— Fragmento para leer —
▬▬▬▬▬▬▬▬▬▬
Después de desayunar, he vuelto un momento al hotel y le he planteado a la chica un problema. Resulta que yo llevo mes y medio fuera de casa, no llevo equipaje a facturar como les dije y, en consecuencia, no puedo llevar unas tijeras de peluquero. Y mi bigote crece y crece hacia abajo empezando ya a ser molesto. Desde el arreglo que me hizo el peluquero Ahmed en Estambul, no me lo había podido recortar. Pregunté en algunas peluquerías que me salían al paso, pero los tipos fueron bastante poco empáticos conmigo. Todo eso le expliqué a la chica de la recepción, como contexto para pedirle que me prestara unas tijeras. Muerta de risa, me dijo que sólo tenía unas de cocina, que me mostró. Le dije que eran perfectas y subí con ellas al cuarto. Y van a ver el proceso.

Así estaba yo hasta esta mañana, que les juro que la otra noche que me comí una cena muy picante en un tailandés, llegué al hotel con el bigote rojo y una vergüenza enorme.

Y así estaba esta mañana, listo para la operación.
▬▬▬▬▬▬▬▬▬▬
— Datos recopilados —
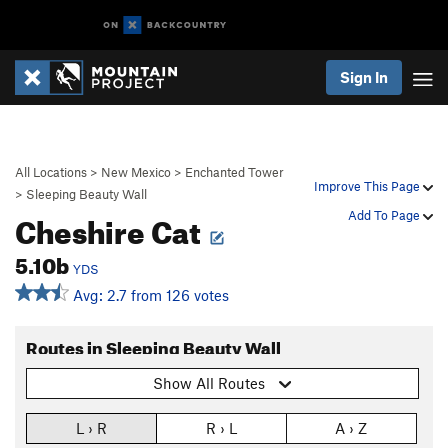
Sign In
All Locations
>
New Mexico
>
Enchanted Tower
Improve This Page
>
Sleeping Beauty Wall
Cheshire Cat
Add To Page
5.10b
YDS
Avg: 2.7 from 126 votes
Routes in Sleeping Beauty Wall
Show All Routes
L › R
R › L
A › Z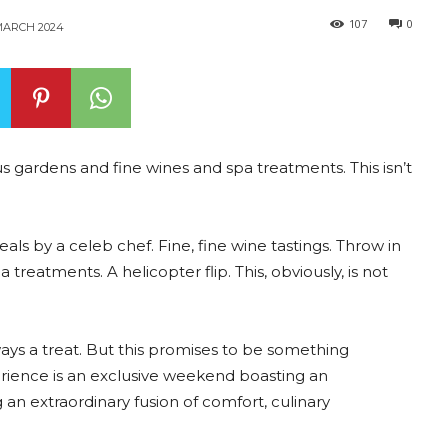
107
0
MARCH 2024
s gardens and fine wines and spa treatments. This isn’t
s by a celeb chef. Fine, fine wine tastings. Throw in
treatments. A helicopter flip. This, obviously, is not
ways a treat. But this promises to be something
rience is an exclusive weekend boasting an
an extraordinary fusion of comfort, culinary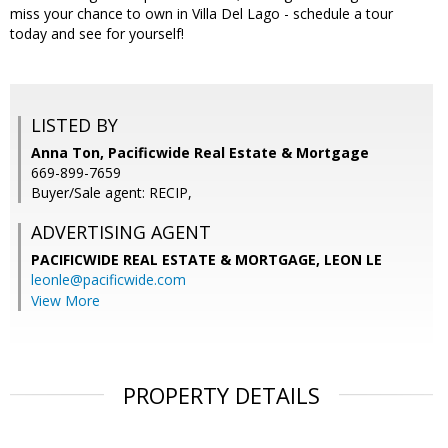
miss your chance to own in Villa Del Lago - schedule a tour
today and see for yourself!
LISTED BY
Anna Ton, Pacificwide Real Estate & Mortgage
669-899-7659
Buyer/Sale agent: RECIP,
ADVERTISING AGENT
PACIFICWIDE REAL ESTATE & MORTGAGE, LEON LE
leonle@pacificwide.com
View More
PROPERTY DETAILS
▬▬▬▬▬▬▬▬▬▬
— Partes del ejercicio —
A. En el relato sobre el recorte del bigote, ¿qué tijeras le ofreció la chica de la recepción a quien escribe?
B. Retoma el relato sobre el recorte del bigote a partir de su última frase.

— Tareas resueltas —
A. Unas tijeras de cocina, las únicas que tenía.

B.
Y aquí tienen el resultado. No me digan que no notan el cambio. Cuando le he devuelto las tijeras, la chica de la recepción se reía ya a carcajadas. Dice que estoy mucho más guapo. Con esa tarea cumplida, he bajado a la ciudad feliz como una perdiz y dispuesto a comerme el mundo. Esta vez he alcanzado la Queens Street y la he tomado hacia el sur. Es una calle similar a la George Street de Sydney, pero con tráfico, si bien recientemente le han hecho un cambio de sección en el sentido en el que van los tiempos. Han dejado un par de carriles centrales, uno por sentido, para autobuses y coches (aquí no hay tranvías) y el resto es para dos aceras muy amplias, una hilera de aparcamientos y un carril bici generoso. Y muchos árboles, por supuesto. He hecho algunas fotos por allí, que les muestro.




Auckland es una ciudad con bastante actividad de oficinas y comercio. Tiene un millón y medio de habitantes y es un lugar de currantes, en el que apenas hay turistas, porque tampoco hay mucho que ver. Callejeando por allí he localizado un bar con aspecto atractivo. Se llamaba El Occidental, tenía mesas de madera corridas en el exterior y anunciaba como especialidad los mejillones, en distintas recetas. Estaba cerrado, pero ya se me ha quedado fijado en la memoria. Mi primer objetivo hoy era subir al Sky City Tower, la torre de comunicaciones de la ciudad, que tiene dos miradores panorámicos, en los pisos 51 y 60. Una foto desde abajo, algunas de las que he hecho desde arriba y hasta un vídeo para que vean los trozos que hay con suelo de cristal.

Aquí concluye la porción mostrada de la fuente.